> WHAT TO PRODUCE: Change the rows from the line containing "What is the change" through the end of the rows, replacing "Trade Paperback" with "Mass Market Paperback" and leaving everything else as it is. Give only those rows in your answer, without the pictures.

> ENTRIES PROVIDED:
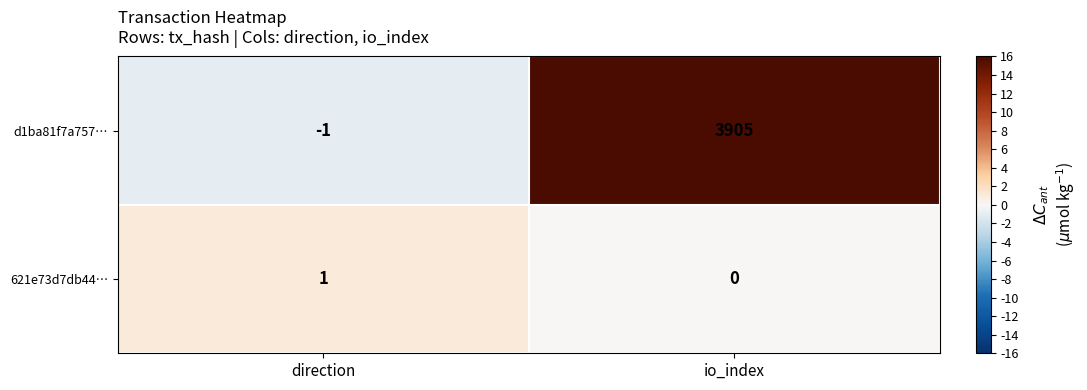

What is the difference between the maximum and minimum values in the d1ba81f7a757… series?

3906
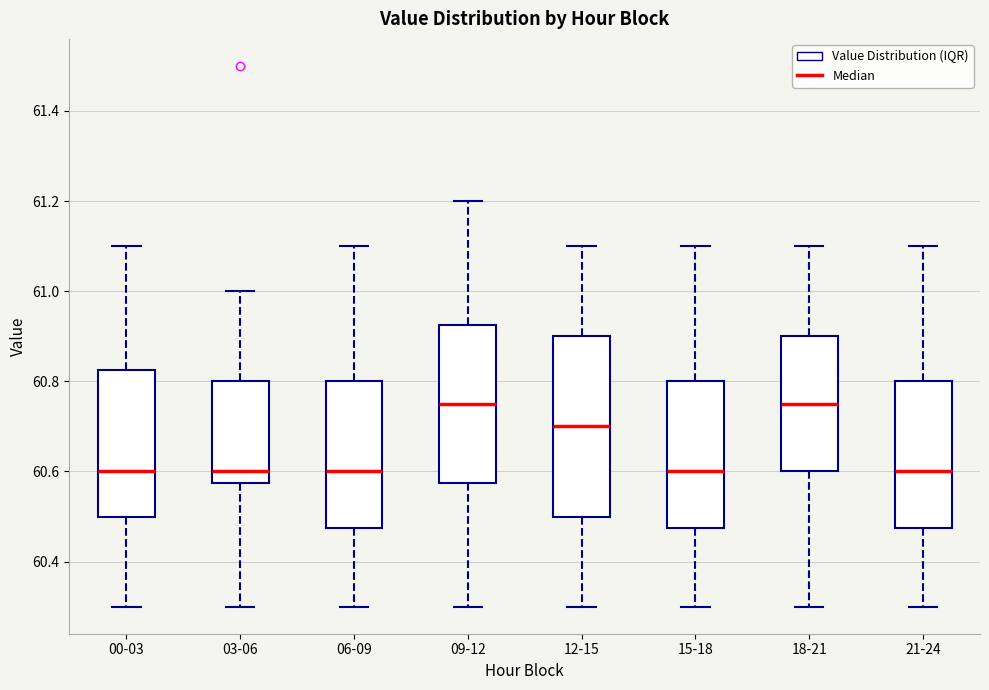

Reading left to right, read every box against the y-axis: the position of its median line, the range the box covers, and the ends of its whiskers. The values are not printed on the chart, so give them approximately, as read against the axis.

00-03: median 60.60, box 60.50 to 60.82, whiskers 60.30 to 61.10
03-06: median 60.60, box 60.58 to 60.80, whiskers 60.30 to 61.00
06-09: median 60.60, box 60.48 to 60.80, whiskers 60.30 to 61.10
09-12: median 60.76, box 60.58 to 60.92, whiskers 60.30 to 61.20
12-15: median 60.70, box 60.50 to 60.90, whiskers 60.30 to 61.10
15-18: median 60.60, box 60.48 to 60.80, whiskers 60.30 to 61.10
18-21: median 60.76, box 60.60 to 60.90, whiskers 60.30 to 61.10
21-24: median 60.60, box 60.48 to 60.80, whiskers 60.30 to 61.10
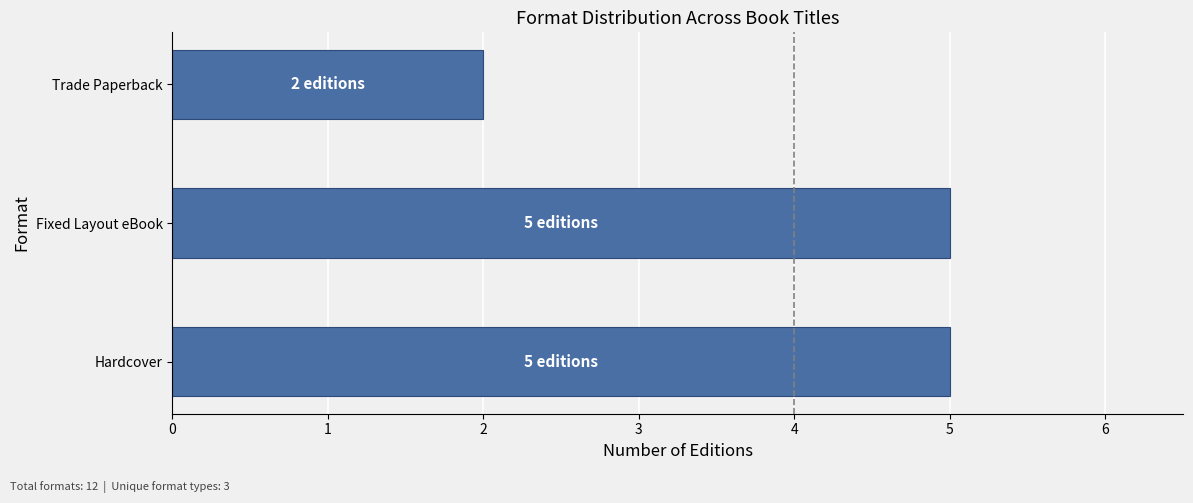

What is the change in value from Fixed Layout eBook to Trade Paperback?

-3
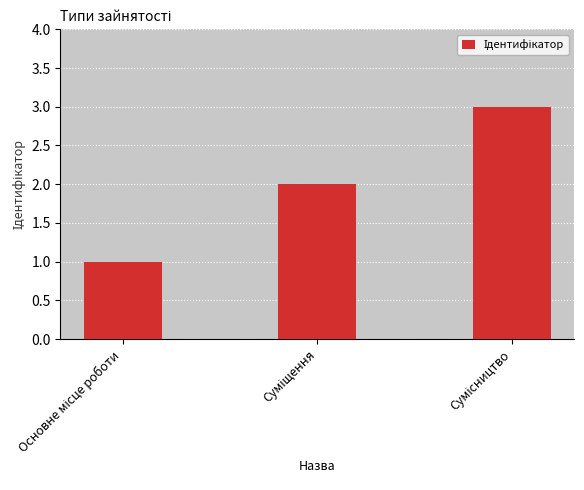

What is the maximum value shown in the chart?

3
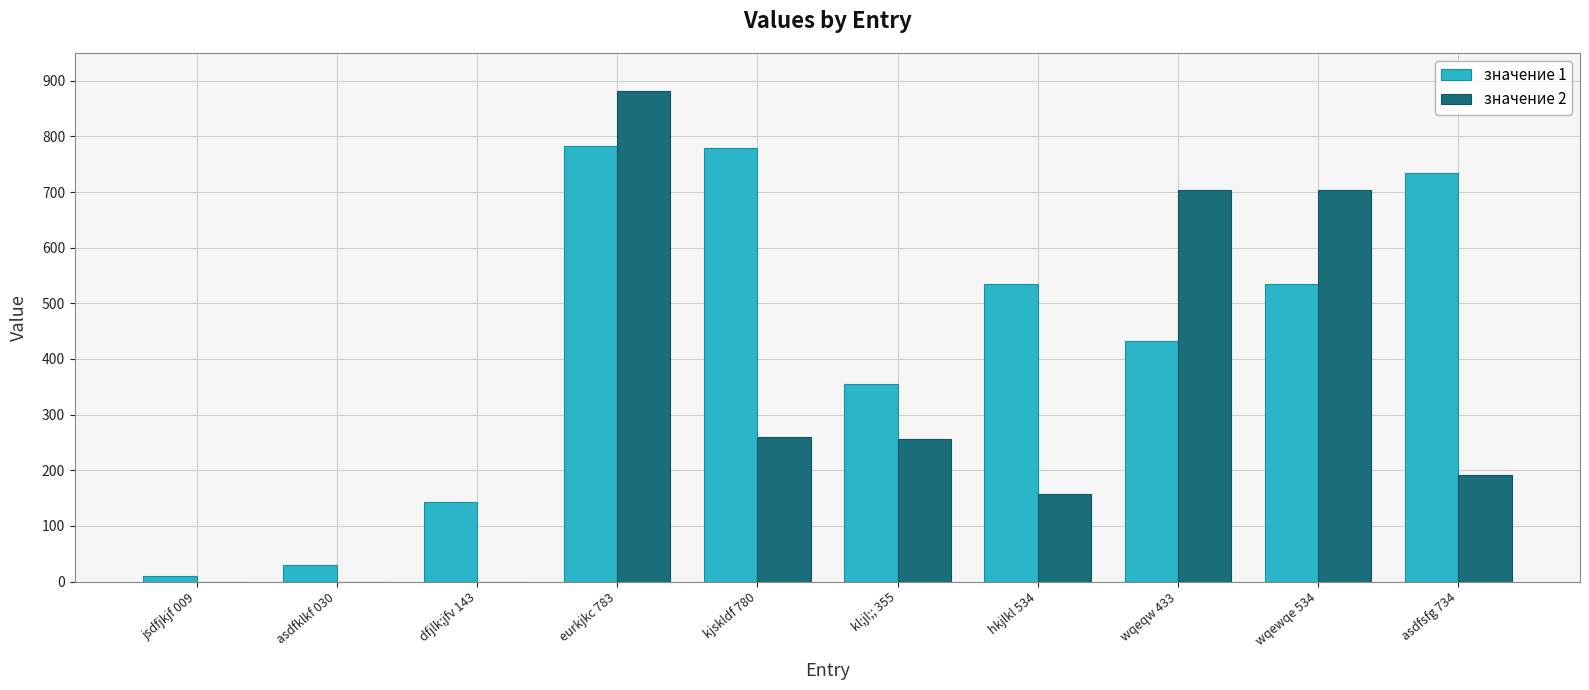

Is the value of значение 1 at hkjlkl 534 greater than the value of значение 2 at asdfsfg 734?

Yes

> EXERCISE RESPONSE:
What is the change in value from Fixed Layout eBook to Mass Market Paperback?

-3

What is the maximum value shown in the chart?

3

Is the value of значение 1 at hkjlkl 534 greater than the value of значение 2 at asdfsfg 734?

Yes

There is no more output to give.